Une marge de manœuvre très réduite
Emmanuelle Gérard-Depre, avocate à Bordeaux et administrative au sein de la Ligue contre le cancer, ne mâche pas ses mots : » Ce qu’à fait le gouvernement, c’est un effet d’annonce, c’est de la comm. Il n’y a pas de réelles avancées pour les malades. En pratique, ils se retrouvent toujours face à des refus. On n’a pas encore réussi à trouver des solutions pour faire face aux lobbys des compagnies d’assurances qui font la pluie et le beau temps à Bercy « . Comme c’est souvent le cas dans le domaine de l’assurance, les conditions d’acceptations, le fameux astérisque qui nous mène aux petites lignes en bas de page, réserve des surprises.
Le jeu du chat et la souris
» Quand une personne en est à un stade avancé d’un cancer, on ne va pas lui prêter des milliers d’euros. Je ne les défends pas mais pour les assureurs c’est logique « , assène de son côté Philippe Moreau, médecin généraliste sur Bordeaux. S’ensuit alors un véritable jeu du chat et de la souris, entre les patients tentés de cacher leur condition et les assurances. » La compagnie va rechercher le moindre faux pas pour faire un refus de garantie: vous n’avez pas déclaré une opération pour une hernie discale il y a des années? On vous refusera la prise en charge pour votre cancer qui n’a rien à voir avec cette dernière. « , déplore Emmanuelle Gérard-Deprez.
Le parcours de guérison des patients semble ressembler davantage à un parcours de saut d’obstacles qu’à un long fleuve tranquille.

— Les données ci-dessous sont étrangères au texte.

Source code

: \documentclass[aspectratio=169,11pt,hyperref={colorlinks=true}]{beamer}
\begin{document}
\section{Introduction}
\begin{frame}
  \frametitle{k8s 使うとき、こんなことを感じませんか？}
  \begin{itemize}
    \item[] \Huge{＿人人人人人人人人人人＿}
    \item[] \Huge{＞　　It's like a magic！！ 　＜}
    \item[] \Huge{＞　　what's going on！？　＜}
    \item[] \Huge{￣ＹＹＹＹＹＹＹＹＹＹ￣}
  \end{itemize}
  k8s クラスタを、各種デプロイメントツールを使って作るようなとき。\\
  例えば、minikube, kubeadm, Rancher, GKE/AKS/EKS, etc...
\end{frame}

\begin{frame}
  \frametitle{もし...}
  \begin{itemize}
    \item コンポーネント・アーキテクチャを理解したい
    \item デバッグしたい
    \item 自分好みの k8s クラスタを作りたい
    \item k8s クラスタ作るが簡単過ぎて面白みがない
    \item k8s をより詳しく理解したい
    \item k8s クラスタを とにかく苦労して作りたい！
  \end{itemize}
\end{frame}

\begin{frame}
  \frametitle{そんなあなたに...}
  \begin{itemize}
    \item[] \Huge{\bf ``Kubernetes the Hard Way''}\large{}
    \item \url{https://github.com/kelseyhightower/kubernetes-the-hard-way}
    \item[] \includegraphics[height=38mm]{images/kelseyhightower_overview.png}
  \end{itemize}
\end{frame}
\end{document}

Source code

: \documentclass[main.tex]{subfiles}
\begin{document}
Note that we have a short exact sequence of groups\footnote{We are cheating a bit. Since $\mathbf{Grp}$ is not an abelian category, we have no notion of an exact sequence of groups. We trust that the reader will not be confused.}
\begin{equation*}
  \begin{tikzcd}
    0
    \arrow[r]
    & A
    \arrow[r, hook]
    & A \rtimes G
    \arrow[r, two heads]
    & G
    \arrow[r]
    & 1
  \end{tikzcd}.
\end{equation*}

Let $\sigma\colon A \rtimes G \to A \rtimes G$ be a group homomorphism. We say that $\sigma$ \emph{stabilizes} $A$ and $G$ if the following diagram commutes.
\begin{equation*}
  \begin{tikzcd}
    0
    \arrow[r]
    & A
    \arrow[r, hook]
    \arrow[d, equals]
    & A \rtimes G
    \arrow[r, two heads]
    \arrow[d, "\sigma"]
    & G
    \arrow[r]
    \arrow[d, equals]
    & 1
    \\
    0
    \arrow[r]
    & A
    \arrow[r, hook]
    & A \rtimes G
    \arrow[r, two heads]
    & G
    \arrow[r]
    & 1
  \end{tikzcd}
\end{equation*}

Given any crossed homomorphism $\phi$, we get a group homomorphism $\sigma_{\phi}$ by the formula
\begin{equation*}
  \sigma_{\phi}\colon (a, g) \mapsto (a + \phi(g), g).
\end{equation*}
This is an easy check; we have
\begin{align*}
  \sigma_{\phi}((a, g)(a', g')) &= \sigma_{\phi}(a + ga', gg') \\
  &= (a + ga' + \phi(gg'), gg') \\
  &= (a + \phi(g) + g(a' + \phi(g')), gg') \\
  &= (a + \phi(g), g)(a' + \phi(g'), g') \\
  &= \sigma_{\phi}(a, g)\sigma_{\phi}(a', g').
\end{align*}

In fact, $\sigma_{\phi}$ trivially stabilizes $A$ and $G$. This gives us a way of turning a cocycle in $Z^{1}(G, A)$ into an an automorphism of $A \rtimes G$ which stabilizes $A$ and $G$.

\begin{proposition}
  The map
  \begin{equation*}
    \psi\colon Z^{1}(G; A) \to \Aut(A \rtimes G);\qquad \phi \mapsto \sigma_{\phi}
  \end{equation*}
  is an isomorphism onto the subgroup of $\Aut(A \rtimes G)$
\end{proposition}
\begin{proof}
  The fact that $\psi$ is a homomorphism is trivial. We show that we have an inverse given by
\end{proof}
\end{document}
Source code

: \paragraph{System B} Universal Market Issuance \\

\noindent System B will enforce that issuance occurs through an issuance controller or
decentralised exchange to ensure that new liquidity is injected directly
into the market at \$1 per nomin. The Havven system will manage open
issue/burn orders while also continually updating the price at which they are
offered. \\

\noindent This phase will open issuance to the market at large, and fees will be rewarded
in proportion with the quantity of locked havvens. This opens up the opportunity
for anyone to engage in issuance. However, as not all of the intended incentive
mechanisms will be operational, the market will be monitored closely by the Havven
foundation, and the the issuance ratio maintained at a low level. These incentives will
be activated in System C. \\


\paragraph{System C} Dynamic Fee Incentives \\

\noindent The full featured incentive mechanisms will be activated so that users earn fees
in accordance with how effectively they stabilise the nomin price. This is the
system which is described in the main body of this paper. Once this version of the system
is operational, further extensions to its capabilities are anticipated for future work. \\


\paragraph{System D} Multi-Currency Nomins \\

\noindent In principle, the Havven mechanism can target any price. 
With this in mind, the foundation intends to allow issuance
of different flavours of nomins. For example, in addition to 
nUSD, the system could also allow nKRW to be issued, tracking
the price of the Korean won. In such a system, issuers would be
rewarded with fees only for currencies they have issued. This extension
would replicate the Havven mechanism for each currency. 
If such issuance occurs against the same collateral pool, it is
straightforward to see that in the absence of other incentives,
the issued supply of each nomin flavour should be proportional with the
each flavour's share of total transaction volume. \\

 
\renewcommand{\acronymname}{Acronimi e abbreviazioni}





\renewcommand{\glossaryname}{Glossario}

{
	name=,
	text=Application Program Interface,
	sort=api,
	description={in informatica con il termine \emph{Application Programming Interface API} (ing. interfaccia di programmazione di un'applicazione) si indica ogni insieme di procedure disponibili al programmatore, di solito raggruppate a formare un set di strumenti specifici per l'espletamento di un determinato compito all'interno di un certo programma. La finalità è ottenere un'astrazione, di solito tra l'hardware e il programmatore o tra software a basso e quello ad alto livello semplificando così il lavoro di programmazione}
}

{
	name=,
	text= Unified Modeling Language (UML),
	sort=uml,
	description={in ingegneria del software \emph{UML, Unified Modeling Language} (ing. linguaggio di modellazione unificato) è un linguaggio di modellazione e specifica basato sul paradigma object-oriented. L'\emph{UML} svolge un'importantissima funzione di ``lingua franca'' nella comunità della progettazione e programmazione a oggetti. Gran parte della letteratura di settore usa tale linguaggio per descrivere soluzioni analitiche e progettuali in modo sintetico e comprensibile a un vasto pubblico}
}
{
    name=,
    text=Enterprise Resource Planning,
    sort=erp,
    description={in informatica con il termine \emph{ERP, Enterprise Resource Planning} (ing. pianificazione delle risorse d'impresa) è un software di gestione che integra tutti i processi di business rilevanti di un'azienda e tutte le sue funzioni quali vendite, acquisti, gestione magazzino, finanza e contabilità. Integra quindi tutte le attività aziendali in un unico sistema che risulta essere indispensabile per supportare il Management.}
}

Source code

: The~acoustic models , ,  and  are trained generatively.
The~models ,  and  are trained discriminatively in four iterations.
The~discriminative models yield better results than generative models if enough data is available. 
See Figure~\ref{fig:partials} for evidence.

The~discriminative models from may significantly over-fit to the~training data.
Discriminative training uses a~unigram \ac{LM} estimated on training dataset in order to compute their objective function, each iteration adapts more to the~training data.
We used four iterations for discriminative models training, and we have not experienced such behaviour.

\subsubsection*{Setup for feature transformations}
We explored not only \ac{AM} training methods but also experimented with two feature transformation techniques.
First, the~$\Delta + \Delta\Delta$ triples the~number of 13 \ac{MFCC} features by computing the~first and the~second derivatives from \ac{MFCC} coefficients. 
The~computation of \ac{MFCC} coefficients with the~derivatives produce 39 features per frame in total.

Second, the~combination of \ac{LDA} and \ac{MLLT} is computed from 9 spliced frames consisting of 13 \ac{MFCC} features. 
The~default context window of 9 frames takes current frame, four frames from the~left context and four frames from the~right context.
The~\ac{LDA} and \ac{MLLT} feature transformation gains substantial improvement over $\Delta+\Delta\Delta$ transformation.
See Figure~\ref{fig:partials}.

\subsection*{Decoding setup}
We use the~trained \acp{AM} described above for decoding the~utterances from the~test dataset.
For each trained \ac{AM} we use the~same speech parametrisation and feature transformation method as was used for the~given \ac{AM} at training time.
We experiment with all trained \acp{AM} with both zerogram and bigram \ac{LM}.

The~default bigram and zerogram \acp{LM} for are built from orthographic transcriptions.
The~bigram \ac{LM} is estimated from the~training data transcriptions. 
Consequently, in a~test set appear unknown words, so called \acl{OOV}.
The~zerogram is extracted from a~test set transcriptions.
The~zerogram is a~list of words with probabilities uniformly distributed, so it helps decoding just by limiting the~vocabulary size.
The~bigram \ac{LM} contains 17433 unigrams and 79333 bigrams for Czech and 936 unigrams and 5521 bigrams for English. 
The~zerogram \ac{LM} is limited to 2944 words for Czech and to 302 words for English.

Une double peine pour les malades, qui cumulent soucis de santé et problèmes financiers et personnels inhérents au diagnostic du cancer.
Quand à l’avenir du droit à l’oubli, les représentants du barreau restent sceptiques. » N’oublions pas qu’il peut se passer des mois, voire des années avant qu’une loi ne soit appliquée. C’est un bras de fer avec les compagnies d’assurances. », assure Emmanuelle Gérard-Deprez, désabusée. » C’est le pognon qui mène le monde. Les assureurs ont un pouvoir monstrueux et font beaucoup de lobbying. Et comme le cancer et le quotidien des malades ce n’est pas glamour, on n’en parle pas. En dehors des semaines de sensibilisation, c’est un sujet tabou. «
Les concernés eux, espèrent encore. Oublier. Simplement. Sans grilles, sans exception, sans délai. Laisser le cancer derrière eux, faire des projets, ne pas se faire renvoyer leur condition passée ou présente à la figure à chaque occasion. Car s’ils veulent emprunter, acheter une maison, construire un projet, c’est pour se rappeler qu’ils ont vaincu la première cause de mortalité en France. Se rappeler qu’ils sont toujours vivants.